Crew
Director/Screenplay – Jean Rollin, Producer – Joe De Lara, Photography – George Fromentin, Music – Philippe D’Aram. Production Company – Comex Productions/Films ABC.
Cast
Jean-Marie Lamaire (Mark), Franca Mai (Elisabeth), Brigitte Lahaie (Eva), Fanny Magier (Helen)
Plot
1904. Mark and his comrades have stolen a bag of gold coins but Mark double-crosses the others and flees with the coins. As the others pursue trying to kill him, Mark seeks refuge at a chateau. There two women, lesbian lovers Elisabeth and Eva, welcome Mark in and seduce him. Mark’s pursuers gather outside. Eva goes out, offering to return the coins. Instead, she slaughters all of them with a scythe. The two women use their wiles to persuade Mark to stay until midnight where they and several other women are going to engage in a ceremony that promises “death and Satan”.
The French Jean Rollin (1938-2010) was a director with a cult reputation. Rollin first appeared with his artily surreal vampire films The Rape of the Vampire (1968), The Naked Vampire (1970), Le Frisson des Vampires (1971) and Requiem for a Vampire (1972). Since then, Rollin has made numerous films in either the horror or sex genres. His genre output has included works such as The Iron Rose (1973), Demoniacs/Curse of the Living Dead (1974), Lips of Blood (1975), Pesticide/The Grapes of Death (1978), The Night of the Hunted (1980), Zombies’ Lake (1981), The Living Dead Girl (1982), Two Orphan Vampires (1997), The Fiancee of Dracula (2002), Night of the Clocks (2007) and The Mask of Medusa (2010).
Jean Rollin’s films are a strange mixture of artiness and horror. His earlier films in particular are works of artily surreal effect, although his later work becomes much more traditional in matters such as plot. Rollin has also delved into the erotic/pornographic genre with works such as Fly Me the French Way (1974), Hard Penetration (1977), Sexual Vibrations (1977) and Sodomanie (1983), almost as much as he has horror. Frequently, horror and erotica blend into one in Rollin’s work. Fascination is one such case – the film, for example, is available around the world in various hard and soft cuts. The version seen here, which hails in at a brief 70 minutes, gives strong impression that much has been cut out – other versions of the film are listed as being 80 minutes.
Jean Rollin’s earlier films were vampire films with a touch of erotica. Fascination falls into the mini-genre of lesbian vampire films that emerged during the 1970s, including the likes of Hammer’s The Vampire Lovers (1970) and sequels, Vampyros Lesbos (1970), Daughters of Darkness (1971), The Velvet Vampire (1971), The Blood Spattered Bride (1972), Lemora: A Child’s Tale of the Supernatural (1973) and Vampyres (1974). (In many other ways, Rollin dispenses with the traditional iconography of the vampire movie. Indeed, Fascination could be a lesbian vampire film that throws out all supernatural elements and models itself on the more mundane blood-drinking fetish of Countess Bathory).

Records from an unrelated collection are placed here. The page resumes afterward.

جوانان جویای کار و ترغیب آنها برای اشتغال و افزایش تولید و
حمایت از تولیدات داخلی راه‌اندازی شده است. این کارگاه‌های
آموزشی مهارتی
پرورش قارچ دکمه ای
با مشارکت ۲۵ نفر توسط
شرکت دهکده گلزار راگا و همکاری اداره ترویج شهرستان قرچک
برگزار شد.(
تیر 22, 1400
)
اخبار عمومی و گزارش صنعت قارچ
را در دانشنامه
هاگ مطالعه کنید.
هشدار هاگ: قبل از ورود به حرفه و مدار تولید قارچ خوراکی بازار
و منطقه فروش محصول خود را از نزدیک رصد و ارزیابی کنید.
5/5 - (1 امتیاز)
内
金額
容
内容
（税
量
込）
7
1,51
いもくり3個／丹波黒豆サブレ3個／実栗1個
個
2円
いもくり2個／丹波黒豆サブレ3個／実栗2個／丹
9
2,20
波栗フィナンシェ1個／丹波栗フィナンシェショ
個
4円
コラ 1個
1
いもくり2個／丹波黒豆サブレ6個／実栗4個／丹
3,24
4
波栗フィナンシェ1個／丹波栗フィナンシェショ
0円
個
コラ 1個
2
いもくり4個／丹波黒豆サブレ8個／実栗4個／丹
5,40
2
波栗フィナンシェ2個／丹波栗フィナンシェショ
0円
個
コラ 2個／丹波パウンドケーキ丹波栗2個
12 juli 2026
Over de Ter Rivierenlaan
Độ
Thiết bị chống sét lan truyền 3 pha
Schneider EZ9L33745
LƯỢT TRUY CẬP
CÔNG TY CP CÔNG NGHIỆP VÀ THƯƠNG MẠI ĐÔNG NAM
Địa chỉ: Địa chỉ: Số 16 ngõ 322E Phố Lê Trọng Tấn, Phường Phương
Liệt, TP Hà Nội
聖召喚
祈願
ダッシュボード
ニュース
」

The horror is contrasted with gauzy, dreamily photographed scenes of the two female leads tumbling together. In between the softcore element, Rollin throws in some striking images. The film captivates from the first scene where we are focused on a woman in medium wide angle, perfectly attired in Victorian dress but standing in the middle of a charnel house, where she is joined by a husband who brings his wife, making her drink the animal blood (as a cure for anaemia), while one of the other women then stands licking her finger in lascivious closeup.
The chateau makes for an eerie location, with the atonal score adding some effect, particularly during the scenes arriving there. Rather than the studio-bound period sets of Hammer Films, this is a real location and one where Rollin creates suggestion of an aristocracy that has fallen into bored decadence. Rollin keeps alluding to things happening at midnight, leaving us with suggestions of something that might involve Satanic rituals, orgies or vampirism. The eventual explanation, which ties back to the first scene, is interesting, if an ending that comes abruptly.
However, it is the shock images of the film that stay with one – in particular, the striking image of Brigitte Lahaie in a black hooded gown, naked underneath, stabbing a man in the stables after having sex with him and then beheading a woman with a scythe as she crosses the causeway to the chateau. Lahaie, who is better known as an actress in various erotic/pornographic films, including many made by Rollin, has a beautifully mysterious presence in the film.